Yslas, the lawyers' disciplinary board said used money from the account to make child support payments and pay office expenses. The board also said Yslas had entered a plea of no contest to criminal charges stemming from a violent sexual attack on his estranged wife.

On Oct. 11, Yslas signed a consent agreement saying if the charges were brought against him, "he could not successfully defend himself."

He accepted disbarment as the penalty for his acts and became one of only a handful of lawyers -- fewer than a dozen in Maryland this year -- to lose the right to practice law.

But the Court of Appeals, the state's highest court and overseer of the state bar, did not formally revoke Yslas' license until eight days later. And in those eight days, Yslas practiced all the law that he could. Lawyers tell of telephone calls from him attempting to settle cases out of court. Clients say he took their money without telling them that he would soon cease to be a lawyer.

"On October 11, he called and said he needed more money," said Francis Ayton, whose son was in jail on armed robbery charges. Ayton had already paid Yslas more than $2,000.

"He was persistent. He called up only when he wanted money. He said everything was set. He had to have the money to get [my son] off the hook. . . . He told me he was retiring as soon as this was over."

Ayton gave Yslas another $1,500.

He did not know the lawyer had consented to be disbarred that same day.

Eight days later, on Oct. 19, Yslas pleaded Ayton's son guilty to some of the charges against him in exchange for the dropping of other charges. On the same day, he stopped being a lawyer and soon after that dropped from sight.

A new lawyer is now examining the case to decide whether the disbarment process tainted the defendant's guilty plea.

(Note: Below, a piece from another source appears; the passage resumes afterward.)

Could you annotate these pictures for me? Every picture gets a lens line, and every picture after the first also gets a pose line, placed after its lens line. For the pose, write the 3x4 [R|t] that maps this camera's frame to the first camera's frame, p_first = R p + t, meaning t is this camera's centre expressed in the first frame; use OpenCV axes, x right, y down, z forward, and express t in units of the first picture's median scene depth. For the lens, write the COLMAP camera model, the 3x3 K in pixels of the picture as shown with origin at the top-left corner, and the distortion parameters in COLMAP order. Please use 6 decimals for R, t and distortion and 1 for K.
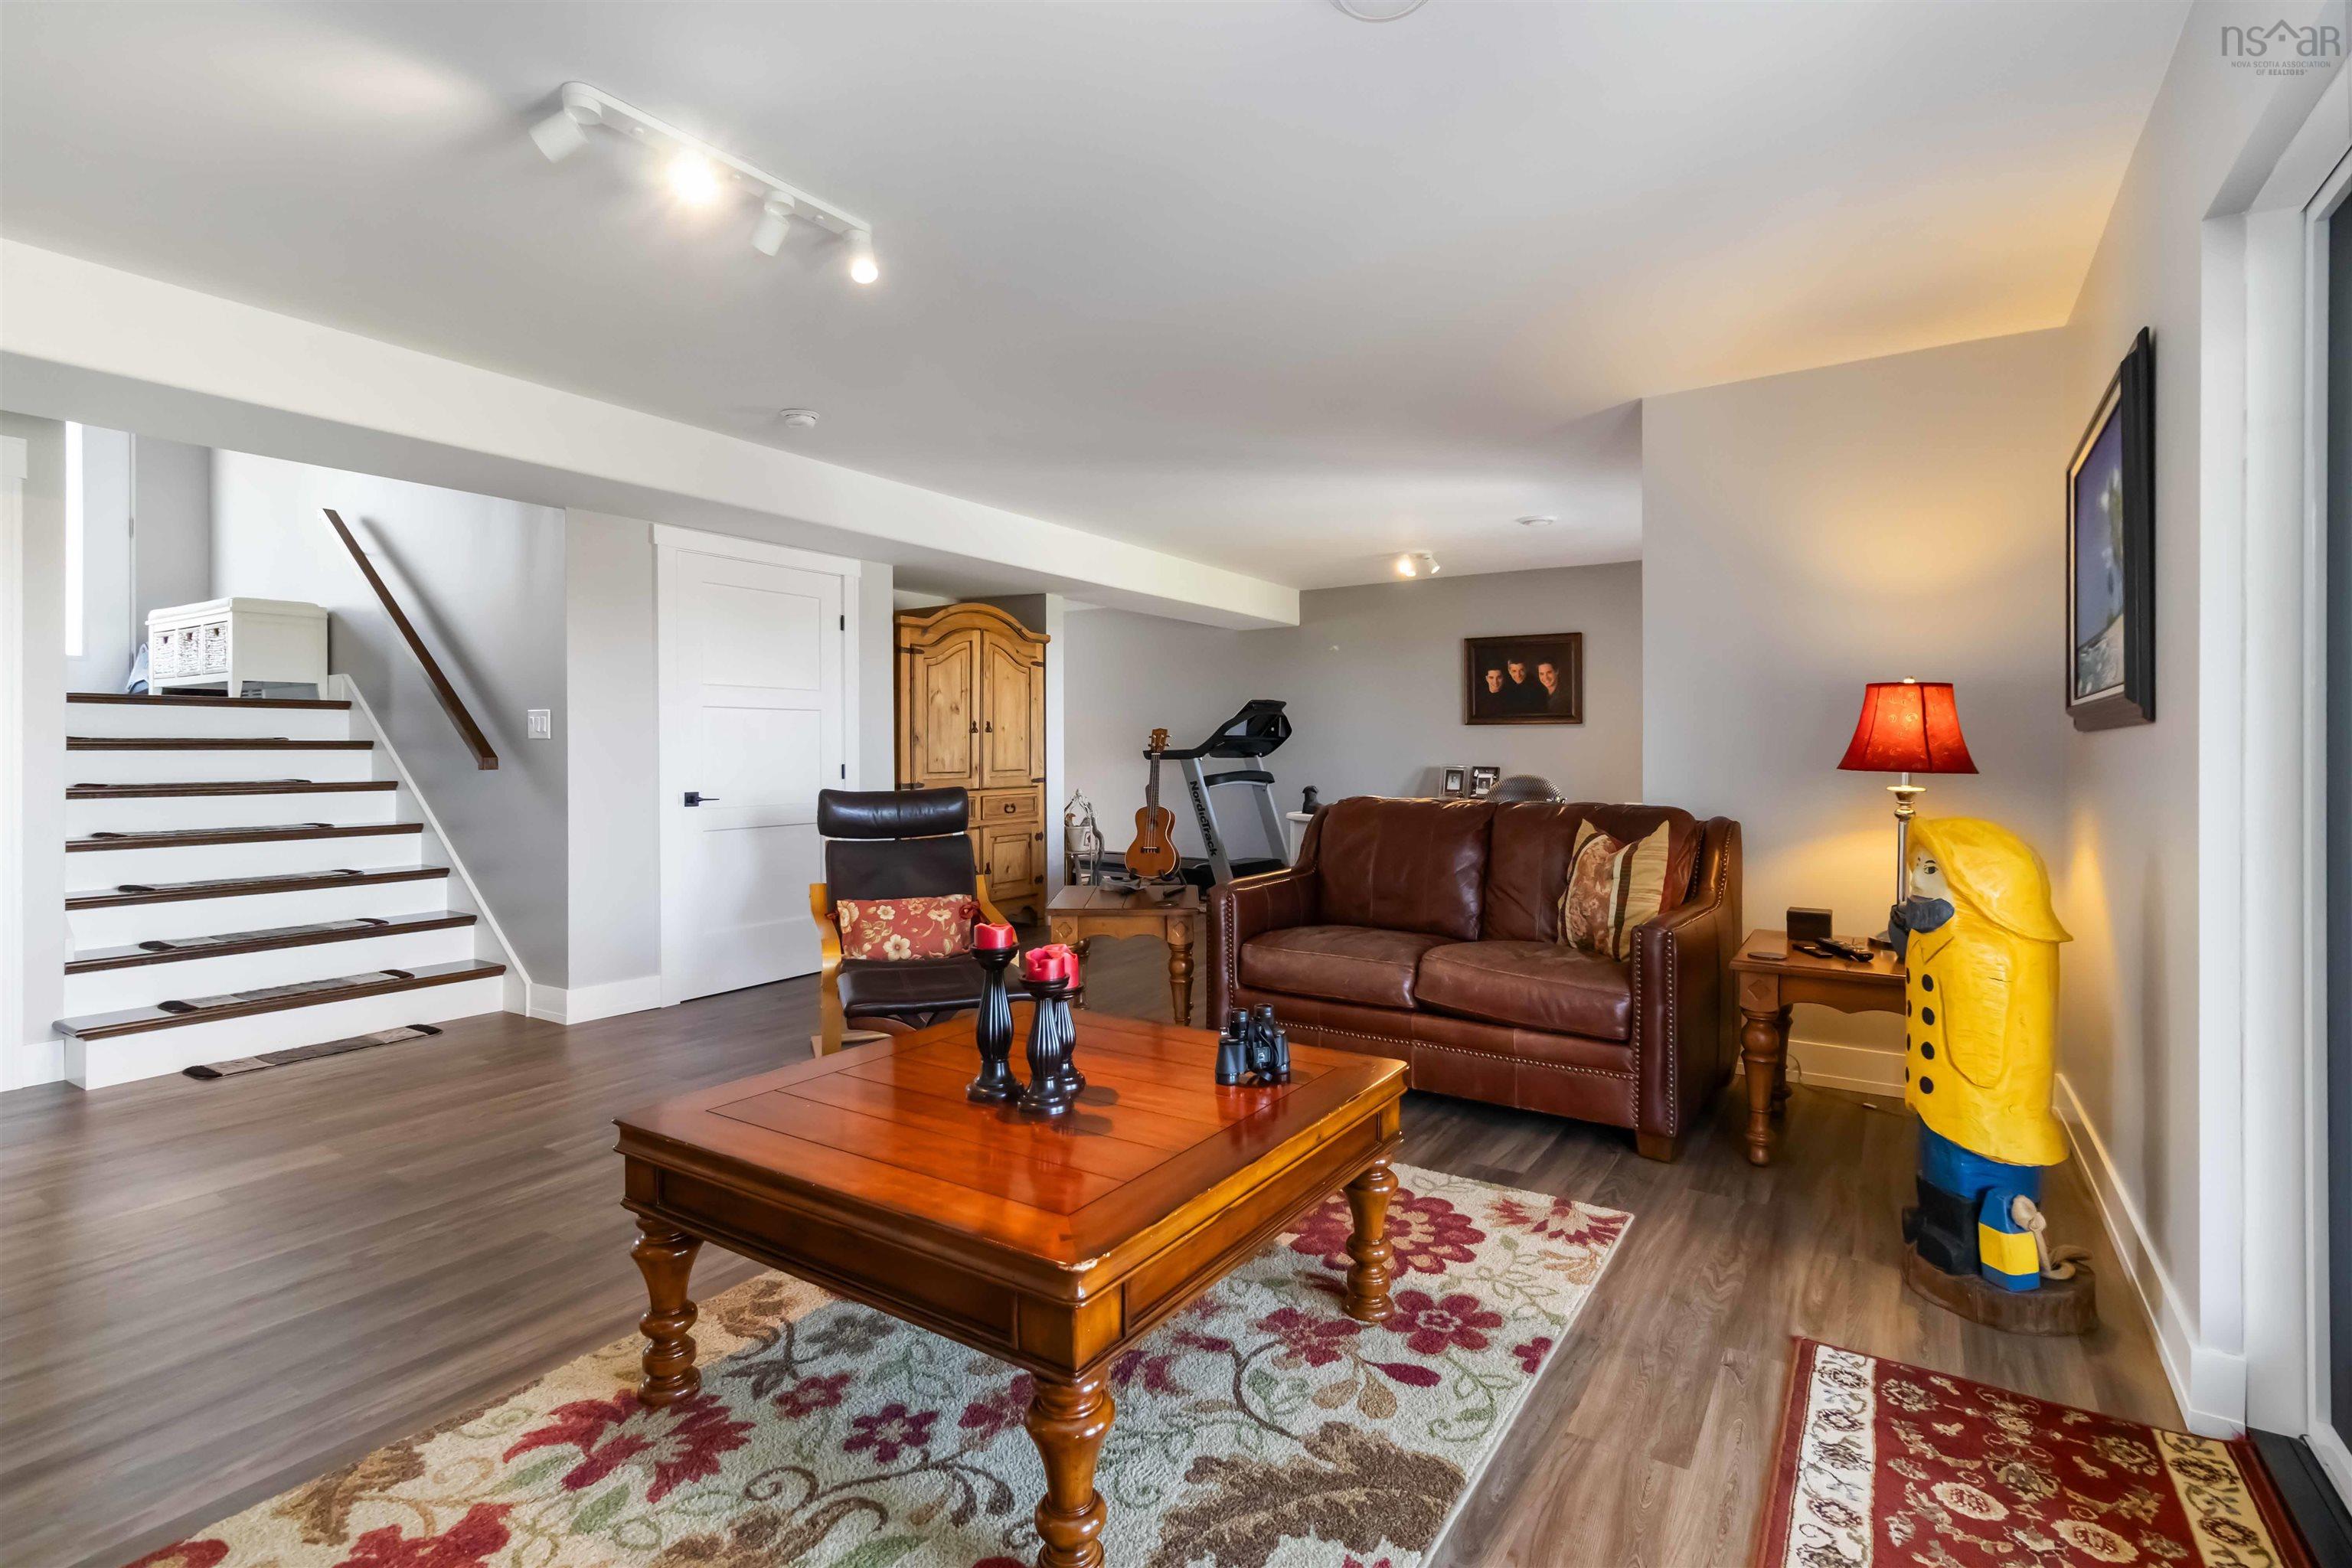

Another lawyer, Kevin McCarthy, said Yslas called him to settle a personal injury case the same week.

"I refused to deal with him, period," McCarthy said. "Anyone in the process of being disbarred . . . loses all sense of values. He is bound by no rules, because soon he will be out of the game. If I give him a check, there is no way to assess . . whether the client will ever see it."

In another case, Dawn Marie Redford of Oxon Hill said she paid Yslas $3,000 and a brand new television set to represent her husband on larceny charges.

The man went to jail, and Redford is trying to get him a new trial. But she says she spent so much on Yslas that she can't afford to pay her husband's bond.

"I still get calls," said Kenkel, the lawyer who heads the case review. They say, 'Yslas is driving my car, he's got all my furniture, he's taken my money and I'm still in jail.'"

Meanwhile, sheriff's deputies have a warrant for Yslas' arrest in a tax case but have been unable to serve it. They believe he is in hiding.